DeKALB – From the moment Mooseheart’s big three – literally, a BIG three – became eligible, visions of an unprecedented downstate run for the Red Ramblers’ boys basketball program were impossible to suppress.
After the South Sudanese transfer students sat out as sophomores, Akim Nyang, Makur Puou and Mangisto Deng helped lead Mooseheart to a dynamite season last year, but it ended with a jarring collapse in a sectional loss to Chicagoland Jewish.
On Tuesday, the Ramblers’ leaders cashed in on their shot to make amends. Mooseheart routed Lanark Eastland, 59-41, in an IHSA Class 1A Northern Illinois University Supersectional, earning the program its first downstate berth and ensuring the school its first IHSA team trophy.
“Like [Mangisto Deng] keeps saying, we walked out [last year] with broken hearts,” Mooseheart coach Ron Ahrens said. “And this year, we’re not. We’re extremely happy. We have two more games.”
In Friday’s 1A state semifinal, Mooseheart will face western Illinois power Mendon Unity, a 67-49 winner Tuesday over Waterloo Gibault in the Jacksonville Supersectional.
After Tuesday’s win, a scene reminiscent of so many others the past couple of years unfolded for Mooseheart (27-5). Players signed autographs, lifted small children skyward and smiled wide.
Deng said his jubilation was tempered considering how realistic it is for the Ramblers to go all the way. Mooseheart has yet to lose to a 1A team with its core group; two of the Ramblers’ losses came with usual JV players filling in at the conference tournament.
“I’m excited but I’m not that excited, you know what I mean?” Deng said. “I want to go to state. I’m not saying nobody’s going to beat us because we have to go over there and win it. But if we win it … it’s going to be a great feeling, to make the history.”
After a sluggish start by both teams, Mooseheart controlled the game, finding a semblance of offensive rhythm late in the first quarter for a 12-4 lead. Eastland coach Tony Dunlap – whose Cougars finished fourth in Class 1A last year – thought his squad’s tentative start set a problematic tone.
“They just weren’t ready, mentally,” Dunlap said. “I thought we’d be the more experienced team walking on the floor, and both teams looked like it was the first time ever walking on the floor at supers. The first three or four minutes were a big difference in the game. We had a lot of opportunities, and we didn’t take advantage of it.”
Eastland (26-5) scored the last six points of the first half to come within 21-13 at halftime, but Puou scored eight of his game-high 24 points in the opening minutes of the third quarter, and the Ramblers were in strong shape from then on.
Despite their tallest player standing 6-foot-5 – three of Mooseheart’s starters are taller – the Cougars out-rebounded the Ramblers, 39-38. Eastland’s 17 offensive rebounds were 10 more than Mooseheart managed.
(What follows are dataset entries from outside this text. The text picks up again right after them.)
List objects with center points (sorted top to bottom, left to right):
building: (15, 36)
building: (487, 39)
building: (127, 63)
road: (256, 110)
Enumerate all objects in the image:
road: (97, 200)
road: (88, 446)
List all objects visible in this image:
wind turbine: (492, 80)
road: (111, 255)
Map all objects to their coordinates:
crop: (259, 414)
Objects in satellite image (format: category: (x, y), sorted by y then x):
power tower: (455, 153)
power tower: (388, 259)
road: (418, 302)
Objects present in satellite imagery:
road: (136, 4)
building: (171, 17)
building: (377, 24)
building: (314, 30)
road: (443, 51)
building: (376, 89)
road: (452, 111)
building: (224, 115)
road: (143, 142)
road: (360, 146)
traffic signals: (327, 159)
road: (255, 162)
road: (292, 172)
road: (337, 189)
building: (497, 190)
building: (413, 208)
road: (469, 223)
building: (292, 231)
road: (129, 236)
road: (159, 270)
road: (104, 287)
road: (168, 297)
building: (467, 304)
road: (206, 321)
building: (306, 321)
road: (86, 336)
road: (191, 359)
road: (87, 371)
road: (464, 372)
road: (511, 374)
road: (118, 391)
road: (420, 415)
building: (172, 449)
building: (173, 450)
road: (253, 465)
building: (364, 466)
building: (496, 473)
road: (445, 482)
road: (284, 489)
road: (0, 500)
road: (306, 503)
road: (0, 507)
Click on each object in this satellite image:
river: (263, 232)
Ahrens said he thinks Tuesday marked the first game all season his team lost the rebounding battle, which figures to be a popular talking point at practice between now and Friday.
“We’re going to talk about how to get the rebound first because our team is not an offensive team. We’re a defensive team,” Deng said. “If we play great defense, we’re going to win, so we’re definitely going to talk about it.”
Despite its rebounding prowess, Eastland – likely thrown off-kilter by a combination of Mooseheart’s vaunted size and the airy environs at NIU’s Convocation Center – shot only 24 percent on the night, going 15 of 63 from the floor. Skylar Paulson scored 17 points and Dalton Shaner added 14, though Shaner needed 25 shots to get there.
Free-throw shooting is a main weakness for Mooseheart. The Ramblers were 16 of 27 from the line against the Cougars, an OK showing by their standards. They spent much of the fourth quarter at the line.
“I wasn’t as sick to my stomach as I was a couple games back before against Chicago Hope,” Ahrens said. “I thought we did a lot better.”
Puou had 17 rebounds and five blocks to go with his 24 points. Deng scored 15 points and reserve guard JJ Udunsi added nine points for the Ramblers.
A memorable week awaits for Mooseheart’s players, but Ahrens said the team’s triumph resonates far beyond this year’s Ramblers.
“It’s just great that everyone gets to enjoy it,” Ahrens said. “We have over a million Moose members that are going to be able to sit here and enjoy it as much as these kids do because those are the guys that give us an opportunity to get kids to play basketball for us. It’s not just my guys in the locker room and us. It’s a community of Moose members that absolutely love us. They’re going to experience this first trophy as much as we are.”